Магическая фраза произвела впечатление на чиновника в консульском отделе. Этьен готов поручиться, что «Гранд–отель» сыграл свою роль в получении визы.

Но испанская виза — полдела. Кертнеру нужно было еще обязательно попасть на пароход «Патриа», который через несколько дней отплывал из Специи в порты мятежной Испании.

То был грузо–пассажирский пароход, который в том рейсе был в большей степени грузовым, чем пассажирским. Судя по осадке «Патрии», трюмы ее загружены. Вдобавок на палубе громоздились какие–то циклопические ящики, укрытые брезентом. Даже если бы при их погрузке не хлопотал Паскуале, Этьен легко догадался бы, что к Франко плывут «мессершмитты», разъятые на фюзеляжи и крылья.

Этьен не предполагал, что почувствует себя на испанской земле так уверенно и будет работать в относительной безопасности. Пусть даже иные испанцы принимали австрийца Конрада Кертнера за пройдоху и спекулянта патентами, который хочет погреть руки на чужом пожаре. Но поскольку Кертнер — авиаспециалист и автор каких–то патентов, вполне закономерно и естественно его внимание к техническим проблемам, возникшим в ходе войны.

Был еще один веский довод в пользу испанских поездок Кертнера. Поскольку Муссолини помогал мятежникам, все итальянцы выглядели в Испании как добровольцы, фашисты, и слежка за штатскими итальянцами была меньше, чем у них дома. В самом деле, что подозрительного во встречах итальянцев и австрийца, если они вместе помогают Франко воевать с красными?!

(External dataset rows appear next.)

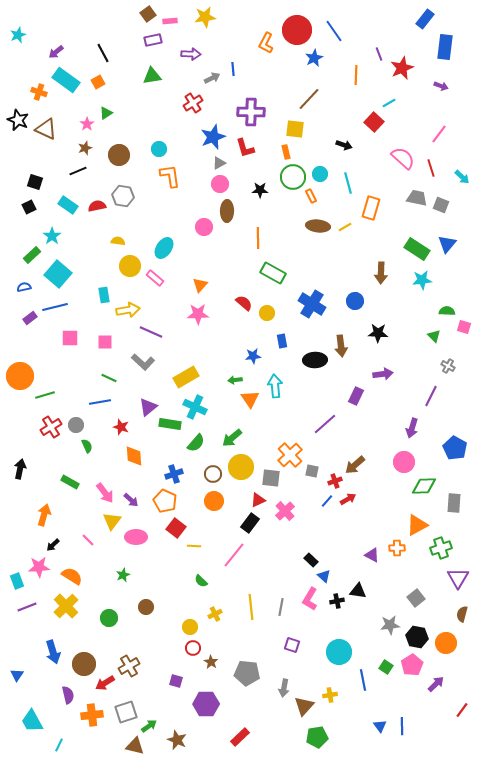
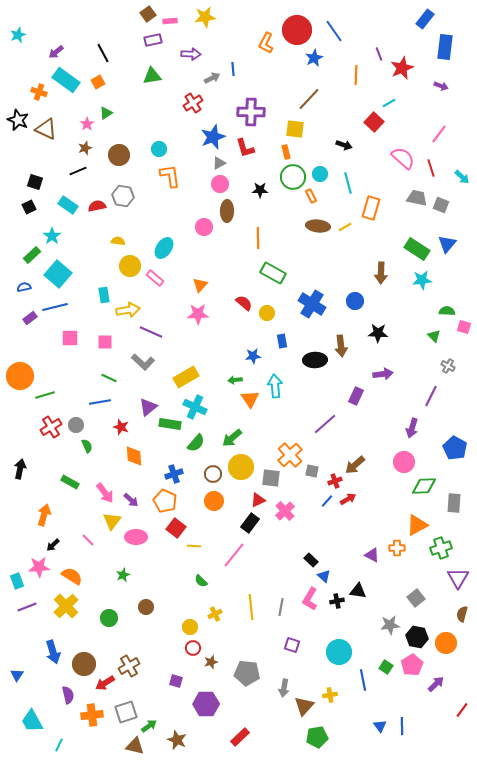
brown star at (211, 662): rotated 24 degrees clockwise
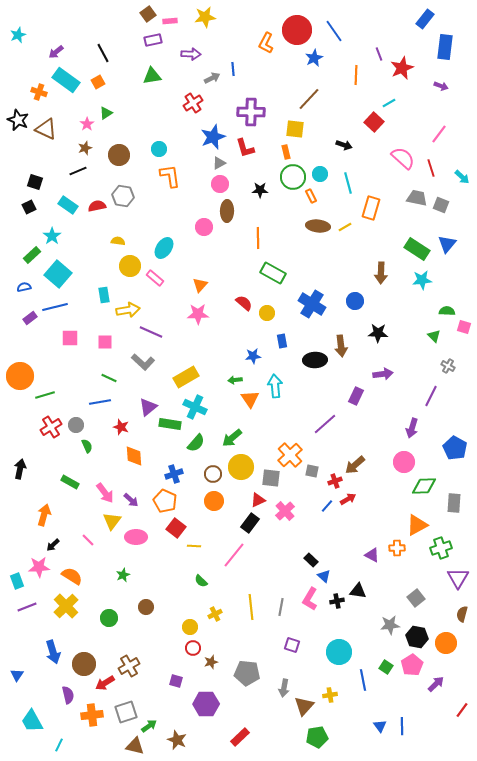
blue line at (327, 501): moved 5 px down
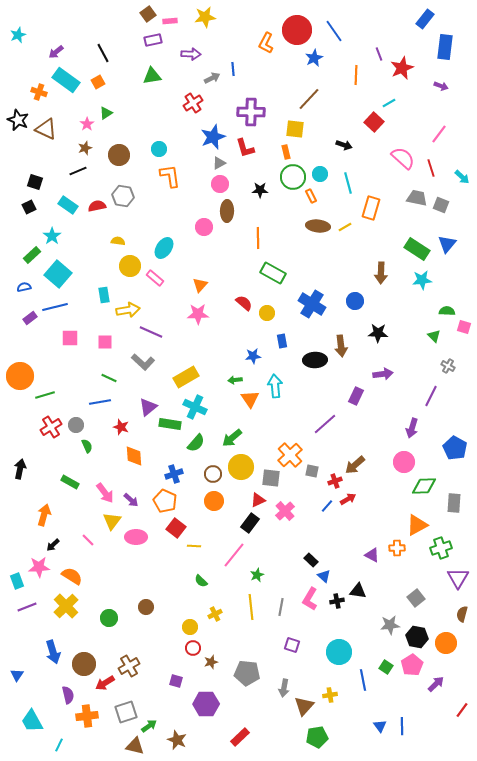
green star at (123, 575): moved 134 px right
orange cross at (92, 715): moved 5 px left, 1 px down
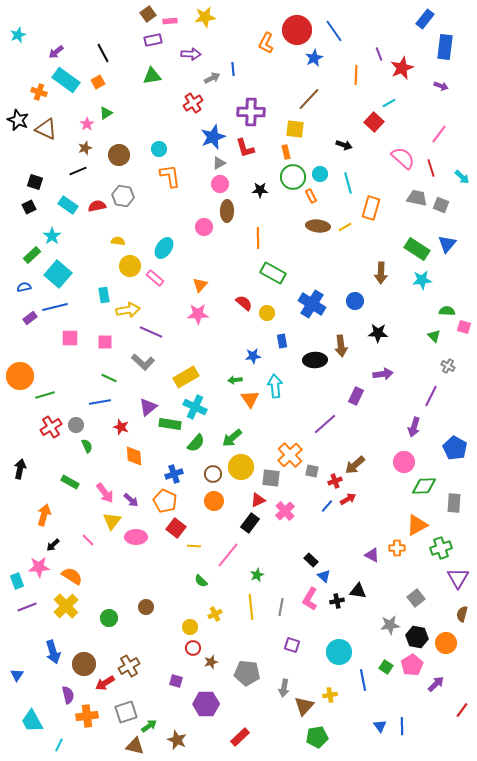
purple arrow at (412, 428): moved 2 px right, 1 px up
pink line at (234, 555): moved 6 px left
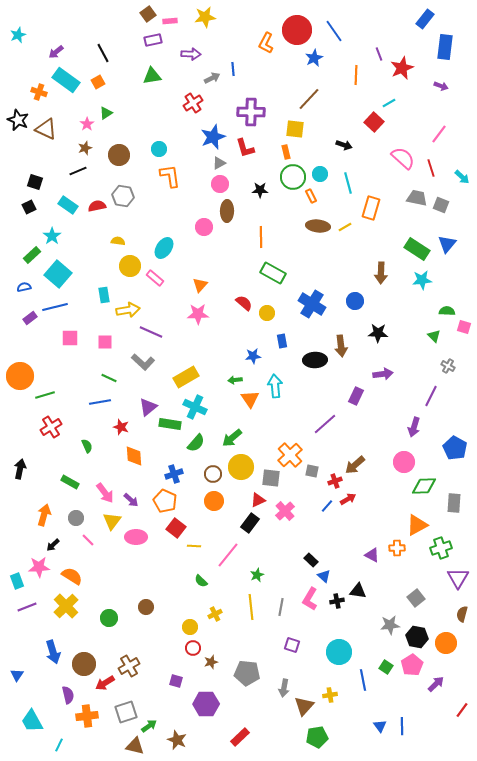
orange line at (258, 238): moved 3 px right, 1 px up
gray circle at (76, 425): moved 93 px down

В Италии, когда дело касалось секретных материалов, Паскуале, отчим Джаннины, бывал очень робок. А на испанской земле, да и по пути в Испанию он вдруг обрел подобие хладнокровия. Он и суетился здесь меньше, не облизывал все время губы, высушенные страхом.

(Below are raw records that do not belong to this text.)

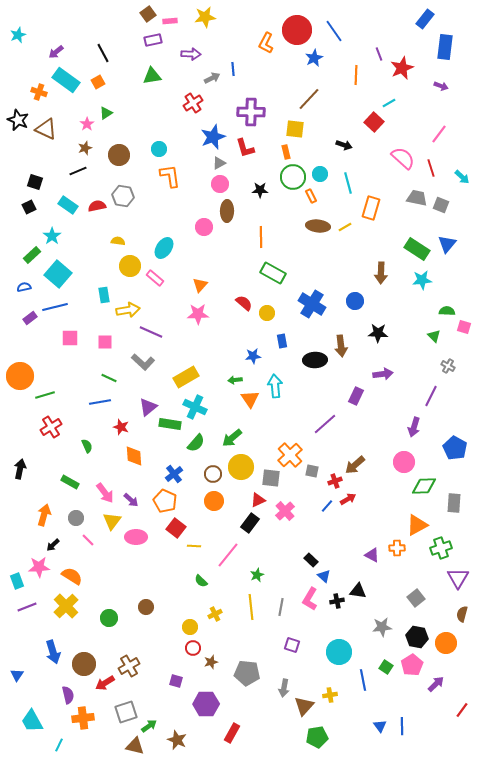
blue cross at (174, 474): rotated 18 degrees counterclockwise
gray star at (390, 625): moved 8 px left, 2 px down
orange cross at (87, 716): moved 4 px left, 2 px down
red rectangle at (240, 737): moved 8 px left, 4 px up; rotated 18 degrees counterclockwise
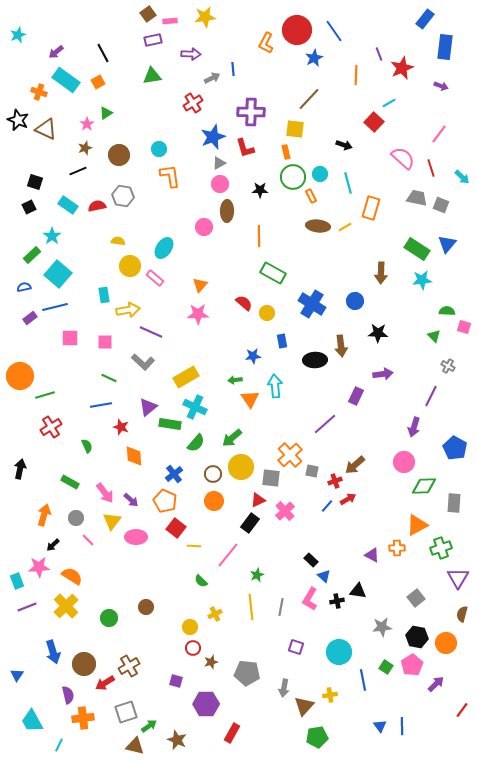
orange line at (261, 237): moved 2 px left, 1 px up
blue line at (100, 402): moved 1 px right, 3 px down
purple square at (292, 645): moved 4 px right, 2 px down
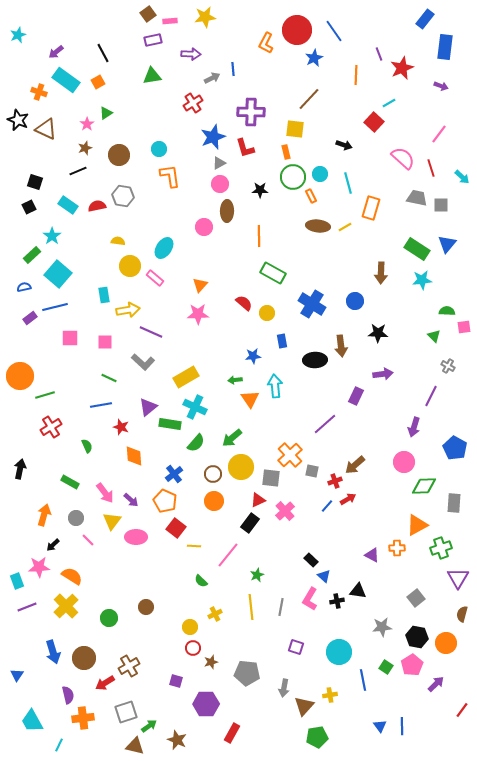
gray square at (441, 205): rotated 21 degrees counterclockwise
pink square at (464, 327): rotated 24 degrees counterclockwise
brown circle at (84, 664): moved 6 px up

Паскуале выжидал, чтобы в коридоре, куда выходят каюты «люкс», было пусто, и тогда заходил к Кертнеру; он даже позволил себе вымученно пошутить по какому–то поводу.

А второй помощник капитана, Блудный Сын, хорошо известный Кертнеру, ни разу его не навестил и не обмолвился с ним ни единым словом, но не из–за своей робости, а лишь потому, что сам Кертнер настоял на такой сверхосторожности…

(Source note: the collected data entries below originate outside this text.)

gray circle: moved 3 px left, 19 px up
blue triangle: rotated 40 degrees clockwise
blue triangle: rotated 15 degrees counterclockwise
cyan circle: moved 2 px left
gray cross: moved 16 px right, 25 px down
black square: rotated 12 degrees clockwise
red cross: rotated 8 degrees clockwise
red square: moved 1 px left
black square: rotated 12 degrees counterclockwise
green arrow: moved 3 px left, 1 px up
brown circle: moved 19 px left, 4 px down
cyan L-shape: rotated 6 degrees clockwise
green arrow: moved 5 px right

Пока Паскуале был занят на приморском аэродроме сборкой доставленных самолетов, а Блудный Сын занимался судовыми обязанностями, пока «Патриа» плыла из Альхесираса в Кадис, оттуда в Уэльву, Кертнер успел и помотаться по фронтовым дорогам до предместий Мадрида и проторчать неделю с одним днем на аэродроме в Табладе.

К отплытию «Патрии» из Уэльвы Кертнер опоздал, к отплытию из Кадиса тоже не успел. Теперь, если не подведет шофер нанятого автомобиля, он рассчитывает застать «Патрию» в Альхесирасе, хотя дорога туда значительно длиннее, придется объезжать горы, делать большой крюк.

Нанятый автомобиль давно пора было сдать в утиль, в дороге случилось несколько поломок. Этьен нервничал и успел на пароход только потому, что «Патриа» принимала на борт большую партию раненых итальянских солдат и с погрузкой раненых опоздали больше, чем Этьен с прибытием в Альхесирас.